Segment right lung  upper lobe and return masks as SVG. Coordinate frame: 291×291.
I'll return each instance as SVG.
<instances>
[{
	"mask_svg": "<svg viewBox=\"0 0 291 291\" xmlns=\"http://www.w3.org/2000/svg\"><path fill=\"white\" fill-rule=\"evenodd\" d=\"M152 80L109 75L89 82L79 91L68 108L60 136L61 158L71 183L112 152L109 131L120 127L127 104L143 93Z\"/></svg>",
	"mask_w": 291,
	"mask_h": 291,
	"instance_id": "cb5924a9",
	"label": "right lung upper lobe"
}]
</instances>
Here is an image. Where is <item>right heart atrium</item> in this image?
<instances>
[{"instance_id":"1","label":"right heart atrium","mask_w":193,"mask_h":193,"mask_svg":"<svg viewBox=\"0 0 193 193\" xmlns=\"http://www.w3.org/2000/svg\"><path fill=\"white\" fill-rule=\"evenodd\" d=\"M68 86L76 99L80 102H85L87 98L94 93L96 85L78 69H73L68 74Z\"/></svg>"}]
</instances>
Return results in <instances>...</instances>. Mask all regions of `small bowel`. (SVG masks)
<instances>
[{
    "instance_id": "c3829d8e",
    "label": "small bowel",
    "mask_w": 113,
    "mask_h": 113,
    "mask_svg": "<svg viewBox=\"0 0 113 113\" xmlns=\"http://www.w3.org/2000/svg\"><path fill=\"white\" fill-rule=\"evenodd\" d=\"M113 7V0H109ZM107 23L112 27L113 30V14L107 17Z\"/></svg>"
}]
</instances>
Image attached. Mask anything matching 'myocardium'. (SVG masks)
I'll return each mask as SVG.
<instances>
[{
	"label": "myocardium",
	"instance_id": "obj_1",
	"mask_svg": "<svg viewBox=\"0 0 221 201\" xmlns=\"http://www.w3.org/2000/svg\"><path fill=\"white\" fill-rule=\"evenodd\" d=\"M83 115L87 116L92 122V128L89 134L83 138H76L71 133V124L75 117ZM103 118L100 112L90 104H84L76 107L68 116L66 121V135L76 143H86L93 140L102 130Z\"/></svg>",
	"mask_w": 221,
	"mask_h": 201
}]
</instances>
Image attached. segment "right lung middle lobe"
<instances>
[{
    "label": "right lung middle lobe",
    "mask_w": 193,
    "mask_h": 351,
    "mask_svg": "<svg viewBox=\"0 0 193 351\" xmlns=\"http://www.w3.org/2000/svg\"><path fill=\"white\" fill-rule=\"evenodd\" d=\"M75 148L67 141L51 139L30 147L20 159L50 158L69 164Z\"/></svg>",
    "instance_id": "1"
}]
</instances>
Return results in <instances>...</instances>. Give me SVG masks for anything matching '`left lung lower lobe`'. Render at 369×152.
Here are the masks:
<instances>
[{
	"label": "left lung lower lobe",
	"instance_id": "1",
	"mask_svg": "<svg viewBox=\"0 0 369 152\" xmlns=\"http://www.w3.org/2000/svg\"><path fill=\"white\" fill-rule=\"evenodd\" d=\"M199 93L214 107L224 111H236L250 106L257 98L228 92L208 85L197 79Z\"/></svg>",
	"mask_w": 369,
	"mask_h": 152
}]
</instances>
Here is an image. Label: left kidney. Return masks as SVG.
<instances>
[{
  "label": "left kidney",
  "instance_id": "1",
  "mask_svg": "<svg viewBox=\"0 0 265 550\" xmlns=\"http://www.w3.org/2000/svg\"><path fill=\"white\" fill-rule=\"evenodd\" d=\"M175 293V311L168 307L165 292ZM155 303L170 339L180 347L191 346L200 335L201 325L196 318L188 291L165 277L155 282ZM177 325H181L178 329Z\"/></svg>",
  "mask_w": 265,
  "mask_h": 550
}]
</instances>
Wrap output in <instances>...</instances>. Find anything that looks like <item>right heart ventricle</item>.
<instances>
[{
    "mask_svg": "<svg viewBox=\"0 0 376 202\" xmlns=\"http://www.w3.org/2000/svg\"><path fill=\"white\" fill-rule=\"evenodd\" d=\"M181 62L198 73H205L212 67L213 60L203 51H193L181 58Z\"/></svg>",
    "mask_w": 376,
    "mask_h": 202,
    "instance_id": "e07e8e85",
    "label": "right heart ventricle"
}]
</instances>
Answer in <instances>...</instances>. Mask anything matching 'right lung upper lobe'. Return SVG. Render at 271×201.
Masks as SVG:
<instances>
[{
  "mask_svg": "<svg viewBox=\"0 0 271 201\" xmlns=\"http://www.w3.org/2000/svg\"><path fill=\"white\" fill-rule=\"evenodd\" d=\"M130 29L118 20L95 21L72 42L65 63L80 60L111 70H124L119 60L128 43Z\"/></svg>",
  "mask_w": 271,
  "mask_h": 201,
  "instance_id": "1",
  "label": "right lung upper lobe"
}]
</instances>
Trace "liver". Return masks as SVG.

■ ■ ■ ■ ■

▶ [Exercise goal]:
Show every line of the entries above that contains the string "lower", which is case-sensitive.

▶ [The completed task]:
Return results in <instances>...</instances>. Give me SVG masks for anything matching '`left lung lower lobe`'. Render at 369×152.
	"label": "left lung lower lobe",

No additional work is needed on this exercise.